AdvIntel intelligence well-known for tracking Conti activity has discovered the shutdown of Conti ransom operations, as critical ransom features were identified to have been removed from the infamous Conti News blog. Key aspects of the still active blog have been deactivated, "the crucial operational function of Conti News which was to upload new data in order to intimidate victims to pay is defunct, as all the infrastructure related to negotiations, data uploads, and hosting of stolen data was shut down." These features appeared to have started to shut down on May 19th, 2022, with Conti's leadership seeing the end coming, "this shutdown highlights a simple truth that has been evident for the Conti leadership since early Spring 2022 - the group can no longer sufficiently support and obtain extortion." Conti was prepared for this moment and utilized the attack on Costa Rica as publicity to act as cover for the shutdown as opposed to ransom.

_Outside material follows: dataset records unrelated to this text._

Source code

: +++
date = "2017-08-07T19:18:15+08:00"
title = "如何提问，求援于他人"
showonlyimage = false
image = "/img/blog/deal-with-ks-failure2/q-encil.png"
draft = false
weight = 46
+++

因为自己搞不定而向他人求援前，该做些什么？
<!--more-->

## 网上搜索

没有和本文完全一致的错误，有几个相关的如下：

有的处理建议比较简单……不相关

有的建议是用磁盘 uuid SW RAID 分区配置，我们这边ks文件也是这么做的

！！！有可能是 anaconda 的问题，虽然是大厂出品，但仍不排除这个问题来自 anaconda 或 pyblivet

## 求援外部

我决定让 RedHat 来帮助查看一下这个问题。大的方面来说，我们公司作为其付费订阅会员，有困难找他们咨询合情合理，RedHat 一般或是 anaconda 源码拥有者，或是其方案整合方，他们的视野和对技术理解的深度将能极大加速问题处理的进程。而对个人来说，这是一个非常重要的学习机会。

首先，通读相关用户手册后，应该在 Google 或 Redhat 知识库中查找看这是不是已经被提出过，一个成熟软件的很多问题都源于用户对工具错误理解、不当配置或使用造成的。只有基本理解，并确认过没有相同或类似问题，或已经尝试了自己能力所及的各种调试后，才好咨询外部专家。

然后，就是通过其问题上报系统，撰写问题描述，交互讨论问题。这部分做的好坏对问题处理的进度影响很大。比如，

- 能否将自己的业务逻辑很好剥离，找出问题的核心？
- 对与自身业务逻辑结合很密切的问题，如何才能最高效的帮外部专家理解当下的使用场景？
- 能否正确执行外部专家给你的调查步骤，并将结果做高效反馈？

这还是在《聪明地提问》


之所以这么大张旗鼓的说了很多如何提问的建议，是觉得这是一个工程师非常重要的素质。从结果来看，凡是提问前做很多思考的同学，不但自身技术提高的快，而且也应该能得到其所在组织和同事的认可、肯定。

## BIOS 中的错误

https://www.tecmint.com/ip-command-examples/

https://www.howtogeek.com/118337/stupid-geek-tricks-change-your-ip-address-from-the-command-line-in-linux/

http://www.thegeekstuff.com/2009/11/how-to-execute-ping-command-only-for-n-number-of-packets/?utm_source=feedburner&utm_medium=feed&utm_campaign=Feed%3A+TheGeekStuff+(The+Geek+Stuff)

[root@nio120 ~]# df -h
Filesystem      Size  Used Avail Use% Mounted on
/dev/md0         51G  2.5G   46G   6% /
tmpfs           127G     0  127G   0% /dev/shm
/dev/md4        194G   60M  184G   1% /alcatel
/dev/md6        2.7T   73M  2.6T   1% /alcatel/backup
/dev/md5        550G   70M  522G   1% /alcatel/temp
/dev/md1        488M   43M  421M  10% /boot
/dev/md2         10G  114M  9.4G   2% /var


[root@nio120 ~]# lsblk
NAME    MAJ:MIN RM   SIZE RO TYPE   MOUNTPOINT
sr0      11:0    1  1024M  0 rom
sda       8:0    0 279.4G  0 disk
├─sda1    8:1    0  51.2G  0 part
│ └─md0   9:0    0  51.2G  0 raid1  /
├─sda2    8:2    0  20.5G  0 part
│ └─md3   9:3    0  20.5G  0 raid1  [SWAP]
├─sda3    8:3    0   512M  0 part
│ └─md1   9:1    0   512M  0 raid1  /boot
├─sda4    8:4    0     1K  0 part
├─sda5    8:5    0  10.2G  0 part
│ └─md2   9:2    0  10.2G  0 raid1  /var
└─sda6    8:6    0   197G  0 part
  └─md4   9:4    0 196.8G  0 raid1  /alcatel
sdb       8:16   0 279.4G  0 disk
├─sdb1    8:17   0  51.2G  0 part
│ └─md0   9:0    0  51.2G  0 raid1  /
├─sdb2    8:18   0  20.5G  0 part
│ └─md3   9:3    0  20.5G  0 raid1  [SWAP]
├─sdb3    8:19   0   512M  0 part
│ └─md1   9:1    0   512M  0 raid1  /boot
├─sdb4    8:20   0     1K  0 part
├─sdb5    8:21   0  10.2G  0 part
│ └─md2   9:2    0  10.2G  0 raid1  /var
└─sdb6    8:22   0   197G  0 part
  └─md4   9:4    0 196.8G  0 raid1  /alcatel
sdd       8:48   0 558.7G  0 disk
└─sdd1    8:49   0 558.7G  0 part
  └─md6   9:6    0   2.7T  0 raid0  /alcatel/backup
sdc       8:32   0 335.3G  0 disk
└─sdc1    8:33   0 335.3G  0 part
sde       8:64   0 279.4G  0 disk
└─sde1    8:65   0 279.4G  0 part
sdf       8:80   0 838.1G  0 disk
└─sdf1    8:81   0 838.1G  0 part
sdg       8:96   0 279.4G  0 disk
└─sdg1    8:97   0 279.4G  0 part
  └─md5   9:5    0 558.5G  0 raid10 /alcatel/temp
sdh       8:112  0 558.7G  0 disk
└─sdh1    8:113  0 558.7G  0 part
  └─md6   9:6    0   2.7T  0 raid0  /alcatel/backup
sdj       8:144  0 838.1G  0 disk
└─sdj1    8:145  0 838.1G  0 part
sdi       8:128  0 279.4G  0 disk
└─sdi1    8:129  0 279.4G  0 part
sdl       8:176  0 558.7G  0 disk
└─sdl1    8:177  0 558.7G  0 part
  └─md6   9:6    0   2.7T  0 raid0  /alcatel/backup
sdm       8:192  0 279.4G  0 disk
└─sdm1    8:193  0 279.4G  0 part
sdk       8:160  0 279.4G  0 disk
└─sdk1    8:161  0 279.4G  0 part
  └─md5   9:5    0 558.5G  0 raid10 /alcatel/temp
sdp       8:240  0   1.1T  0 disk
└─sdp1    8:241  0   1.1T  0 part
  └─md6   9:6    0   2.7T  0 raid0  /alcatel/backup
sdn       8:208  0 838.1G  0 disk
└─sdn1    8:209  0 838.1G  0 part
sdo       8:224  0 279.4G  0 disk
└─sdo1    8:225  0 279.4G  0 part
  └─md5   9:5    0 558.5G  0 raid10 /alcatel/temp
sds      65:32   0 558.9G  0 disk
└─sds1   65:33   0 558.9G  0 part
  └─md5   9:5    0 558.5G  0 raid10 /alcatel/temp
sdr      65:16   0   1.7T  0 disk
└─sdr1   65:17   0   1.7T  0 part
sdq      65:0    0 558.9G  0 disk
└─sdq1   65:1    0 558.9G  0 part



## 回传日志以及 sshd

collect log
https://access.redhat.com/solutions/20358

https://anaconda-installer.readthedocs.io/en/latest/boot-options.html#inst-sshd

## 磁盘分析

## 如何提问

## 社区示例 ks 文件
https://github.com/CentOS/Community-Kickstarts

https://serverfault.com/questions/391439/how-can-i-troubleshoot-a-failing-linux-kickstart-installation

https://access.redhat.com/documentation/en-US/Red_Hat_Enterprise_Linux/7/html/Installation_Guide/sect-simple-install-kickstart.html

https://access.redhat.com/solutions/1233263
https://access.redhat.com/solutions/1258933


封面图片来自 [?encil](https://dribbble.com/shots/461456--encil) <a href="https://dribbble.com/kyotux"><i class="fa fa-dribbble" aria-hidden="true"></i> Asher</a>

Conti's preparation for the end provides an ominous warning the Conti Threat remains, despite the shutdown. The Conti leaks reveal the organizational structure, from which the group operates, and transitioning to a "network organizational structure, more horizontal and decentralized," provides members to be dispersed and operate within sub-groups with different goals. AdvIntel outlines four different group types that could be structured to continue Conti’s operations. Type one involves an autonomous group operating with the goal of data theft without the need for a ransomware locker. This would include groups such as Karakurt, BlackBasta, and BlackByte. Type two involves collaborating with other known ransomware groups such as AlphV/BlackCat, HIVE, HelloKitty/FiveHands, and AvosLocker working in a "semi-autonomous" manner. Type 3 affiliates choose to work individually. Type 4 involves "mergers & acquisitions," of Conti members infiltrating smaller groups and spreading their influence/expertise from within. AdvIntel's final warning is the "the transition from data encryption to data exfiltration" particularly observed from the Karakurt and BlackByte groups. "In a nutshell, relying on pure data exfiltration maintains most major benefits of a data encryption operation, while avoiding the issues of a locker altogether. Most likely, this will become the most important outcome of Conti's re-brand."